Take the material below and extract the lines from the one with "In the following" through the one with "2.4 Experimental Design", word for word, without pictures.

• The data:
—————

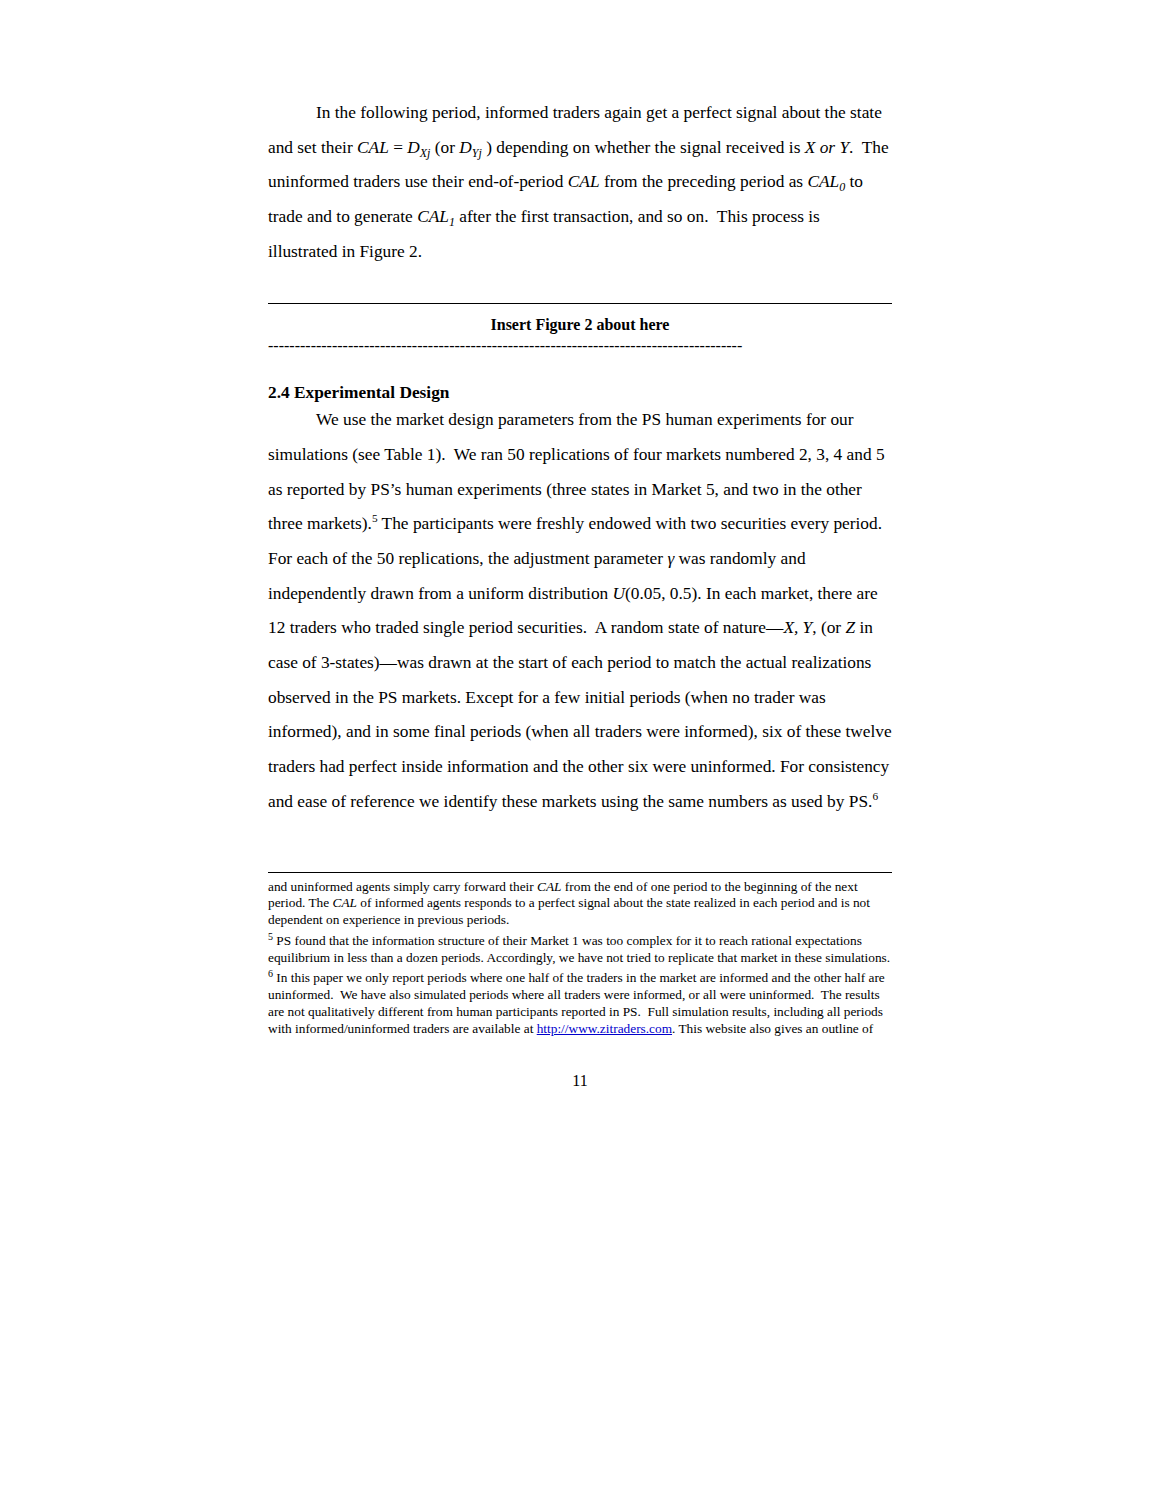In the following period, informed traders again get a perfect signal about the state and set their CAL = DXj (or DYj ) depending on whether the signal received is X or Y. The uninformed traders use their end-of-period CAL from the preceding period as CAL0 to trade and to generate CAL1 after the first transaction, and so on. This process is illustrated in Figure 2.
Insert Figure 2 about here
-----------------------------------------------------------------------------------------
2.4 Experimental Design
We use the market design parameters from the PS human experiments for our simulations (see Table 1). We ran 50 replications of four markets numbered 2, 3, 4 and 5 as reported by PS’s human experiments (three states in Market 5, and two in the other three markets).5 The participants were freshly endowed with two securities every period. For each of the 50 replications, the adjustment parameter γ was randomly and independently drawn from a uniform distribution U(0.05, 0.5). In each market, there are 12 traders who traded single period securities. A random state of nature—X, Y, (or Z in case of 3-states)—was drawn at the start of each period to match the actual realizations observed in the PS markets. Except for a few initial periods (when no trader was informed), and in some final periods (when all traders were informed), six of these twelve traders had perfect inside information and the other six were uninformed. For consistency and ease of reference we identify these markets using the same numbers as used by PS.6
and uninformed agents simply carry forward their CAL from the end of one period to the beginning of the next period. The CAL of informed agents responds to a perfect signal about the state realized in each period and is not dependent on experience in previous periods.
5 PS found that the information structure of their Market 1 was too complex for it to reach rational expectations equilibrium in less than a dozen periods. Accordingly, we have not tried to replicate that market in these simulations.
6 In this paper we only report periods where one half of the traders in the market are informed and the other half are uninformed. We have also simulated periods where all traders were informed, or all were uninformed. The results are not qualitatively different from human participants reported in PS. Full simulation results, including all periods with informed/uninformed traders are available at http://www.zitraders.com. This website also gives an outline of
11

—————

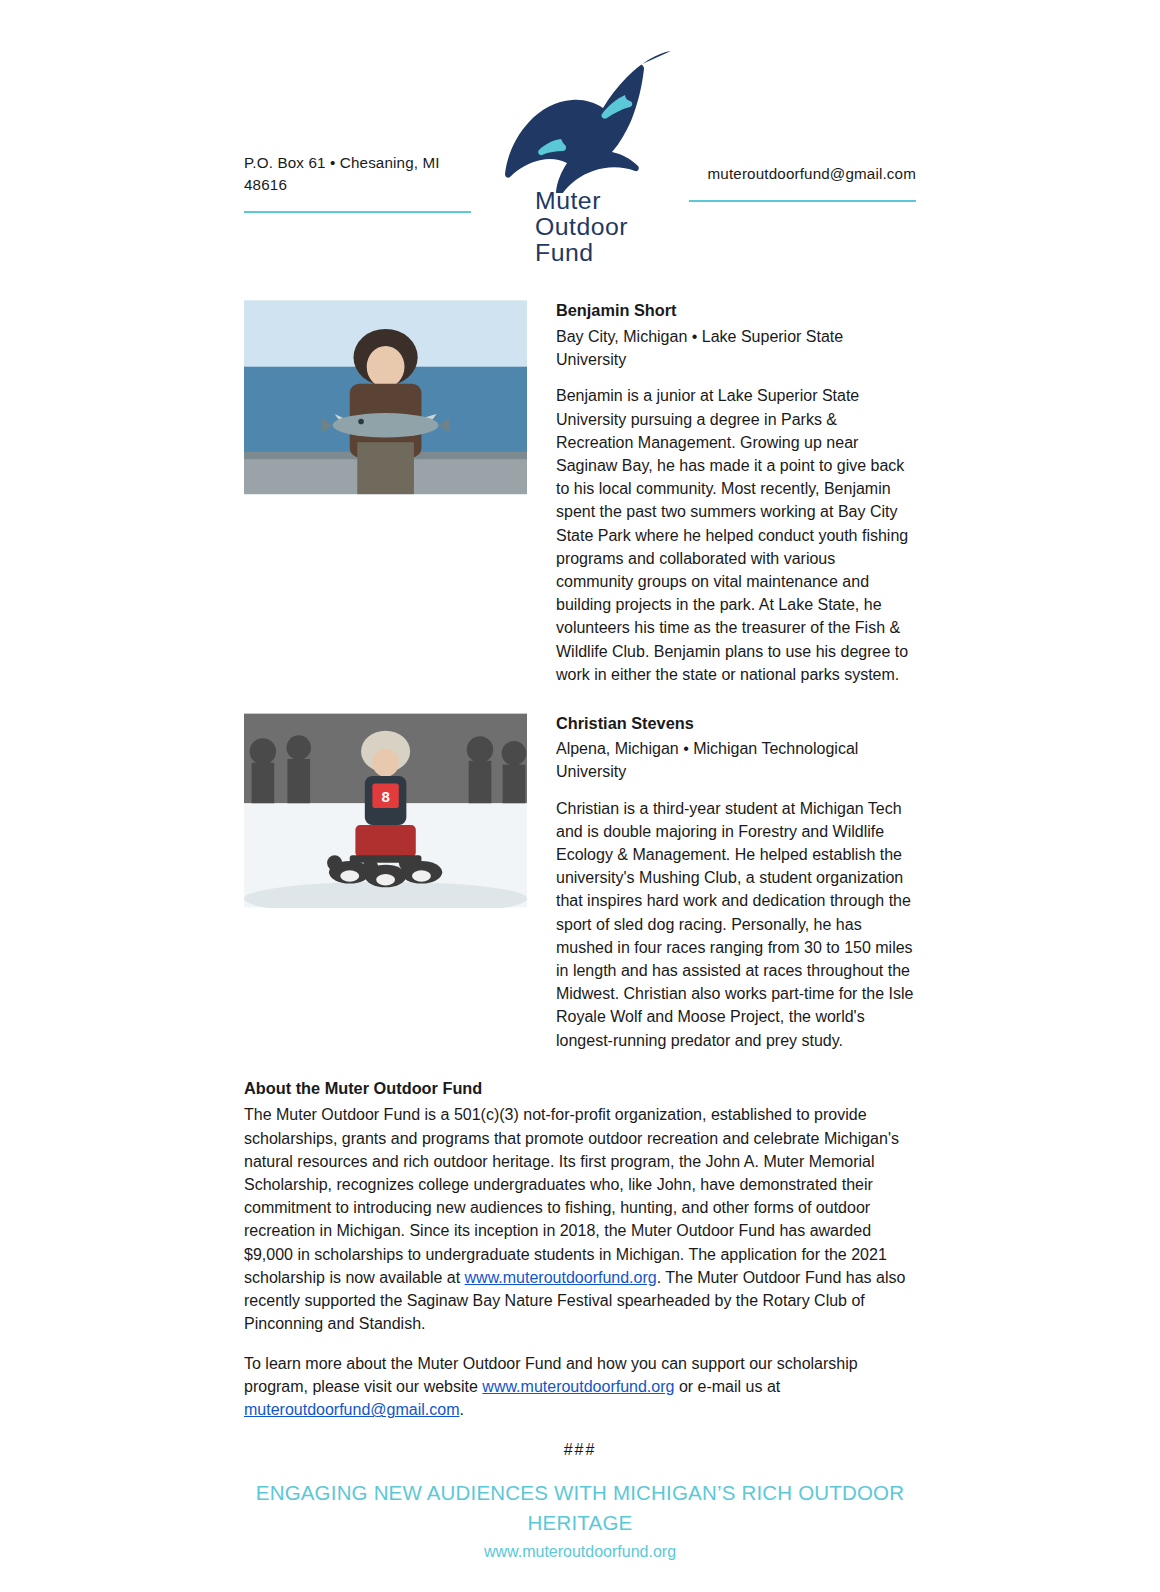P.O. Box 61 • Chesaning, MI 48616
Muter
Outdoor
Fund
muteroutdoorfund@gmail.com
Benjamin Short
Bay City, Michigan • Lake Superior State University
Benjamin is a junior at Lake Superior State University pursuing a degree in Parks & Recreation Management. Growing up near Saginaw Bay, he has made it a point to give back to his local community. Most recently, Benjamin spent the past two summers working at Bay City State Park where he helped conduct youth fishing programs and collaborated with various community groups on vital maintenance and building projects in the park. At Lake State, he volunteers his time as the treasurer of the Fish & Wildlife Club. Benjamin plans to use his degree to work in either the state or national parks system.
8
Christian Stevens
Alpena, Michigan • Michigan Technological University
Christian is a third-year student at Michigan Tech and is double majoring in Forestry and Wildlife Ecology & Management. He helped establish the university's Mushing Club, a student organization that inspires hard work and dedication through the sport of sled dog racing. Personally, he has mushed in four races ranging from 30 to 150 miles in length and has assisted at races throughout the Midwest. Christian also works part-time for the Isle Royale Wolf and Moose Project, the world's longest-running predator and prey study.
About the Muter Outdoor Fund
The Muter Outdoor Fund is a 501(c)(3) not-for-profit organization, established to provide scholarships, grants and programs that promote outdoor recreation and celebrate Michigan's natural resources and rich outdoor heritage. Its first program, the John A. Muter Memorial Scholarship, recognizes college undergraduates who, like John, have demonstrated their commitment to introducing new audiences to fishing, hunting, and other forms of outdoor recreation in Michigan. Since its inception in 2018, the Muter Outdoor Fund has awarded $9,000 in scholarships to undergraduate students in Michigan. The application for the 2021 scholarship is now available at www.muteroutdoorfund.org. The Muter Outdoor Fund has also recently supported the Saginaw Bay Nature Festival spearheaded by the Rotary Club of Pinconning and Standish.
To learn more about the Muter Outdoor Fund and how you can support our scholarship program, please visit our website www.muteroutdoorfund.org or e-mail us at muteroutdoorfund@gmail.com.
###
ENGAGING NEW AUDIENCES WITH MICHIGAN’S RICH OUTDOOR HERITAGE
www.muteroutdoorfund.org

—————

• Your response:
In the following period, informed traders again get a perfect signal about the state and set their CAL = DXj (or DYj ) depending on whether the signal received is X or Y. The uninformed traders use their end-of-period CAL from the preceding period as CAL0 to trade and to generate CAL1 after the first transaction, and so on. This process is illustrated in Figure 2.
Insert Figure 2 about here
-----------------------------------------------------------------------------------------
2.4 Experimental Design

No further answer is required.